Marcel Lychau Hansen decidió que el semen que lo había encarcelado serviría también para exculparlo. Recién condenado a cadena perpetua por dos asesinatos y seis brutales violaciones, planeó este invierno que su hijo mayor sacara una muestra de esperma de la prisión en que está recluido para corroborar la improbable tesis que defendió en su juicio: «Soy 100% inocente. Ahí fuera hay un loco que tiene el mismo ADN que yo». 

Lychau recortó los dedos de un guante de látex, introdujo su semen en el interior, los anudó y los entregó a su hijo: «No debes matar a nadie», le escribió. «Como mucho atacar a alguien y plantar el esperma». Su nuera -y madre de su único nieto- frustró el plan. Interceptó los mensajes y alertó a la policía. El hijo debía agredir a una mujer cualquiera. Si después se encontraba el ADN de su padre encerrado, entonces el culpable no podía ser él. El ADN, aunque la secuencia fuese idéntica, no podía ser suyo. Una posibilidad entre un millón: improbable pero no imposible. 

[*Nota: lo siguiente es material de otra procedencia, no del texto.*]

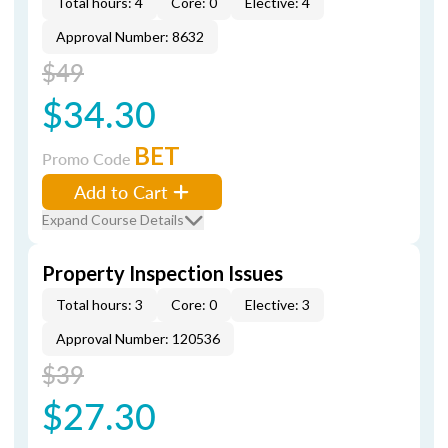
Total hours: 4
Core: 0
Elective: 4
Approval Number: 8632
$49
$34.30
BET
Promo Code
Add to Cart
Expand Course Details
Property Inspection Issues
Total hours: 3
Core: 0
Elective: 3
Approval Number: 120536
$39
$27.30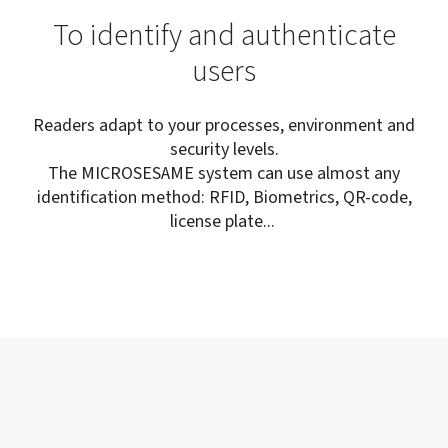
To identify and authenticate
users
Readers adapt to your processes, environment and
security levels.
The MICROSESAME system can use almost any
identification method: RFID, Biometrics, QR-code,
license plate...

Cuando la policía detuvo a Lychau, a finales de 2010, su entorno se quedó perplejo. Pasaba por ser un padre modélico, un vecino ejemplar que dedicaba su tiempo libre a entrenar en las secciones inferiores de un club de fútbol de Amager, el populoso distrito de clase trabajadora situado en una isla del sur de Copenhague. En su juventud había participado en algún robo y fumado numerosos porros, pero eso no era inusual en las peores zonas del barrio. Se le consideraba reformado: un honrado empleado en una empresa de limpieza, dedicado en cuerpo y alma a sacar adelante a su familia. 

Su último crimen resultó su perdición. En la madrugada del 25 de septiembre de 2010, el padre de una chica de 17 años recibió una angustiosa llamada de su hija: «¡No quiero morir, no quiero morir!», fue todo lo que pudo gritar antes de que la comunicación se cortase. Fue violada, pero sobrevivió. 

Apareció un condón usado con restos del ADN de la víctima y el análisis del esperma arrojó resultados chocantes: el ADN del agresor coincidía con el hallado en los asesinatos de dos mujeres en 1987 y 1990, y con una serie de violaciones cometidas entre 1995 y 2018. Una de ellas, múltiple, se le había atragantado especialmente a la policía, por lo escabroso del caso y por su incapacidad para resolverlo. 

En octubre de 1995, un hombre había penetrado en una casa de Amager y violado por turno a cuatro jóvenes que dormían en su interior tras una noche de fiesta: una de 23 años, otra de 15 y dos gemelas de 14. Los abusos, que se prolongaron durante horas, fueron terribles. Amenazándolas con un cuchillo de cocina, el tipo dio a las chicas a elegir entre coito y sexo oral, y las forzó mientras hacía comentarios como «se nota que no lo has hecho nunca» o «eres mejor que tu hermana». 

La policía tomó nuevas pruebas de ADN a 149 varones relacionados de cualquier forma con los crímenes. En 1987, Edith Louise Andrup, viuda de 73 años, fue estrangulada por un ladrón en el apartamento al que se había mudado un mes antes. ¿Encargados de la mudanza? Lychau y su hermano. A priori, nada sospechoso. Hasta que se examinó el ADN

El fallido intento de probar su inocencia con su propio semen, ejemplo según los psiquiatras de los rasgos «archipsicóticos» de Lychau, incapaz de sentir ni arrepentimiento ni empatía, ha abierto esta semana un nuevo proceso en su contra. No ampliará la cadena perpetua, pero sí compromete casi toda esperanza de libertad condicional, en teoría posible tras 15 años de cárcel.